*** Text for analysis Section Begins ***

That Deaconess Home still exists in Des Moines, but the name has changed to Bidwell Riverside.

Throughout the late 1800s, Grace was growing, and so the congregation built a larger facility at 19th and Crocker. 20 years later after the city of was expanding, the church was growing and since Grace started as a mission church built on what was the edge of the city, Grace moved to the edge of the city, to the location we have today and in 1926 this church was building was dedicated. One of the many passages of scripture that was read during the dedication came from the book of Hebrews where it’s written, “…let us consider each other carefully for the purpose of sparking love of good deeds.” (Hebrews 10:24)

Since 1885, Grace has existed for the purpose of sparking love and good deeds. If you are interested in learning more about the history of Grace, stop by the church library and pick up a copy of ‘A Tradition of Grace’ written by Tammy Andrews with the help of numerous Grace members.

In the history of Grace, there are a couple of things that stick out, first is that the mission has always come first. Grace was a mission church on the edge of town, Grace continued that mission by moving to the next edge of town, and that established Grace as a church that was here to make a difference. That’s what we’ve done because that’s what we do, we spark love and good deeds.

*** Text for analysis Section Ends ***
*** Supplied data Section Begins ***

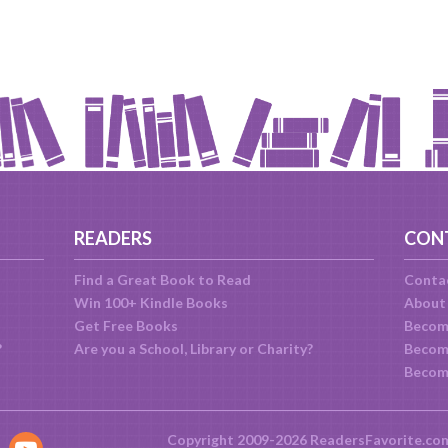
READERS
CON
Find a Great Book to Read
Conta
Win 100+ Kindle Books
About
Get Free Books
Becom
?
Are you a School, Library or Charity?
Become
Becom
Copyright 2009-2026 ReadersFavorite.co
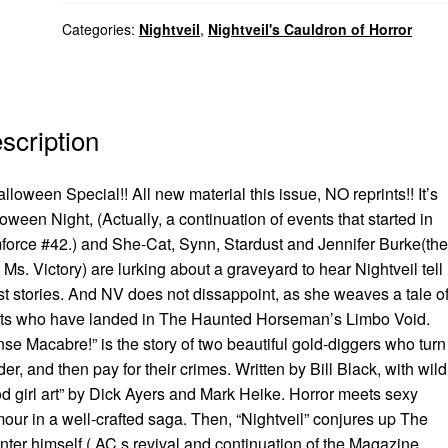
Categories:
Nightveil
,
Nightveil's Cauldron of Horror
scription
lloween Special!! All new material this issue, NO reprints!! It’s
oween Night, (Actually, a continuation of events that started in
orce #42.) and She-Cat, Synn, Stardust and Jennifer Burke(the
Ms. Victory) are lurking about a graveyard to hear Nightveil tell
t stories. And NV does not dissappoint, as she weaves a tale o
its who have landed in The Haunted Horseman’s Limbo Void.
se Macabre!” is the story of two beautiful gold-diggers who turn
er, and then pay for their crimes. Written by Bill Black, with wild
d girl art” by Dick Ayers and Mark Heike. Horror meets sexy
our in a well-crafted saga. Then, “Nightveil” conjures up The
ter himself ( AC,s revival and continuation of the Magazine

*** Supplied data Section Ends ***
*** Supplied data Section Begins ***

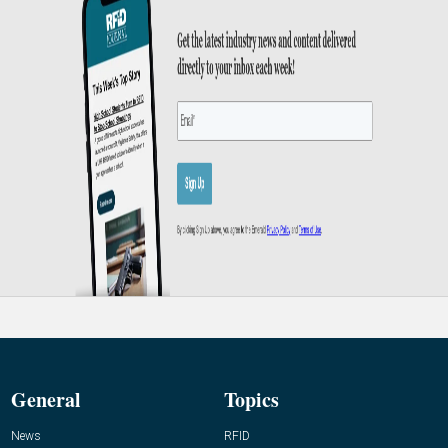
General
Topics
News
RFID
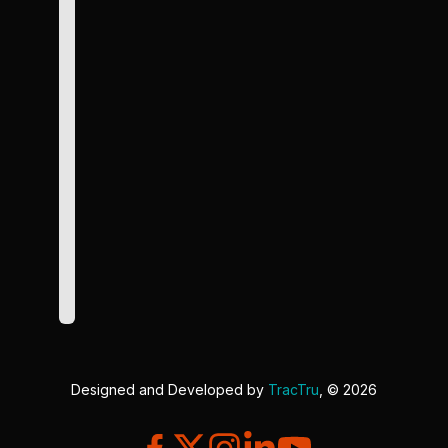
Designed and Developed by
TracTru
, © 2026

*** Supplied data Section Ends ***
*** Supplied data Section Begins ***

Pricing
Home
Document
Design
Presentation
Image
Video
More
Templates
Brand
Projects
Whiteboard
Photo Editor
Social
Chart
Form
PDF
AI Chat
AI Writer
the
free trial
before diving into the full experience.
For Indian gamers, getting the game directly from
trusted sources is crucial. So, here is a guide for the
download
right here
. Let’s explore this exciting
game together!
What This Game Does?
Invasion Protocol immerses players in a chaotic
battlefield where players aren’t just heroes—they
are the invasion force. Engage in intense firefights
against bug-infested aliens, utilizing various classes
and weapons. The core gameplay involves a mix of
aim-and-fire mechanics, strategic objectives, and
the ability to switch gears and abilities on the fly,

*** Supplied data Section Ends ***

[Work request 1]
Extract every line of the records that contains the string "continuation".
[Work request 2]
Resume the passage on the history of Grace church, picking up right after its final sentence.

[Task result 1]
oween Night, (Actually, a continuation of events that started in
ter himself ( AC,s revival and continuation of the Magazine

[Task result 2]
As we talk about revival, the second thing to notice and remember is that today Grace has more members, resources, and technology than the first few members of Grace could have imagined. One of the founding documents of Grace says that 48 people agreed to be the charter members of the church, but only 46 people actually signed the dotted line in 1885.

We are the dream of those that knew Grace could make a difference, so, as Mary Oliver might say, what is it we plan to do with our wild and precious life? We have more resources, we have more members, and we have more connections throughout the community than the first members of Grace, but as we long for revival, can we match their passion and their faith in the future?

We’ve spent the past few weeks talking about revival, but throughout his life, John Wesley, the founder of the Methodist movement, didn’t use the word revival, instead, the word that he used was awakening. If you have been with us on this journey you might remember that for much of John Wesley’s life he thought that he had to earn God’s love. Wesley believed that he had to prove he was worthwhile, that he needed to earn his acceptance, but then he came to a transformative moment where he felt his heart strangely warmed on Aldersgate Street. It was there that Wesley knew that he was accepted and loved no matter what and he needed everyone to know just how loved they are too.

Early in his life, Wesley was invited to speak in some churches since he was an Oxford professor and chaplain, but when he would go into a church and speak he got so excited about grace and what it meant to live a life that was transformed by Christ it sounded like he was criticizing everyone for not believing hard enough. Wesley was trying to tell people his life story, about how for much of his life he had been a Christian in name only but now he was seeking to give himself fully to God so that he could love his neighbor as he loved himself.

Wesley didn’t doubt the faith of the church at that time, he simply wanted to spark their passion and desire, he wanted to see the church take grace as far as it could go.

Wesley lived like an alarm clock, and I don’t know about you, but I don’t like my alarm clock. I know I need one, but that doesn’t mean I like it.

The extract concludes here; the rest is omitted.